Formação de ministério reacende divisão no PT

Petistas paulista divergem sobre a provável indicação de Aloizio Mercadante e de um nome que possa representar bancada federal, como José Genoino

Malu Delgado, O Estado de S.Paulo

06 Novembro 2010 | 00h00

A formação do futuro ministério de Dilma Rousseff ressuscitou disputas internas no PT paulista. Setores do partido defendem que o senador Aloizio Mercadante, candidato derrotado ao governo do Estado, seja nomeado para uma pasta, de preferência Cidades ou Planejamento. A bancada federal no Congresso não apoia a escolha do senador.

### TAREFA SOLICITADA 1:
Segundo a notícia sobre a formação do ministério de Dilma Rousseff, quais pastas setores do PT preferem para Aloizio Mercadante?
### TAREFA SOLICITADA 2:
Repita a parte da notícia sobre a formação do ministério de Dilma Rousseff começando em "A formação do" e terminando em "escolha do senador.".
### TAREFA SOLICITADA 3:
Dê continuidade à notícia sobre a formação do ministério de Dilma Rousseff a partir da última frase apresentada.

### INFORMAÇÕES REGISTRADAS:
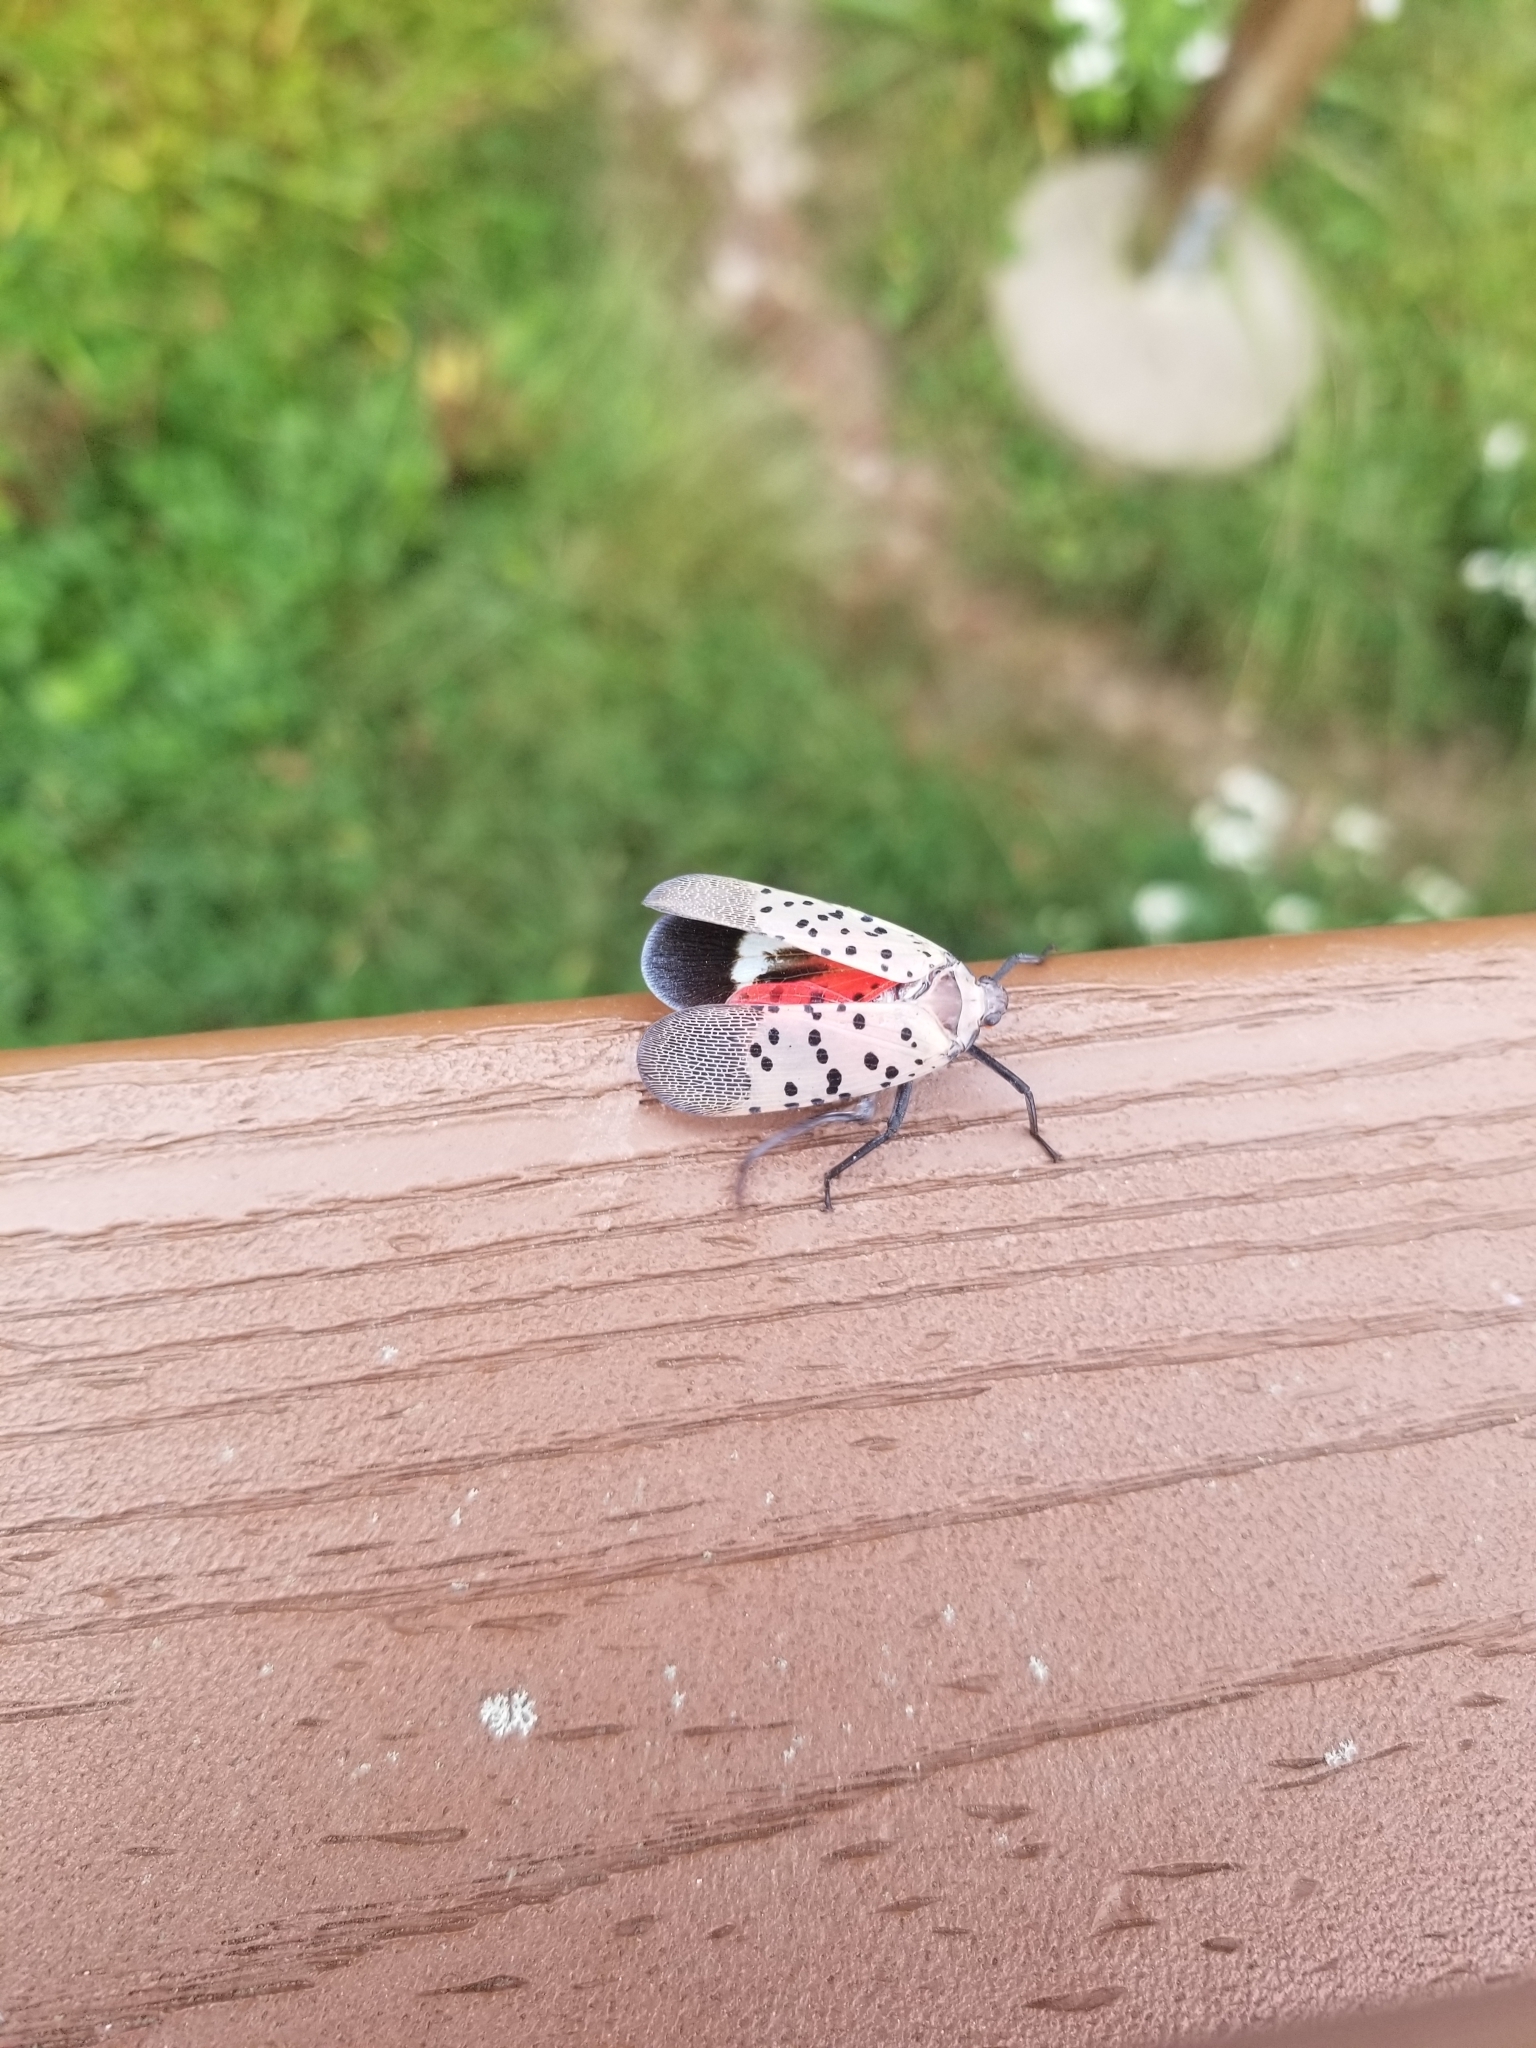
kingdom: Animalia
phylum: Arthropoda
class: Insecta
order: Hemiptera
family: Fulgoridae
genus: Lycorma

### RESULTADO DO EXERCÍCIO 1:
Cidades ou Planejamento.

### RESULTADO DO EXERCÍCIO 2:
A formação do futuro ministério de Dilma Rousseff ressuscitou disputas internas no PT paulista. Setores do partido defendem que o senador Aloizio Mercadante, candidato derrotado ao governo do Estado, seja nomeado para uma pasta, de preferência Cidades ou Planejamento. A bancada federal no Congresso não apoia a escolha do senador.

### RESULTADO DO EXERCÍCIO 3:
Deputados federais pleiteiam a indicação de José Genoino, que não conseguiu se eleger, ou outro parlamentar eleito. A escolha de Genoino por Dilma é remota. Aliados da futura presidente consideram que se resolver contemplar o PT paulista na nova composição da Esplanada Dilma escolherá Mercadante. Dificilmente enfrentará o desgaste de nomear para o ministério um réu no processo do mensalão, como é o caso de Genoino.

O senador viajou com o presidente Lula para a Argentina, dois dias antes da eleição, para o velório do ex-presidente Néstor Kirchner. O gesto de Mercadante de abrir mão de uma reeleição relativamente tranquila no Senado para embarcar numa disputadíssima sucessão estadual com Geraldo Alckmin (PSDB) aumentou o cacife político do petista junto ao presidente, que tem aconselhado Dilma sobre a composição do ministério.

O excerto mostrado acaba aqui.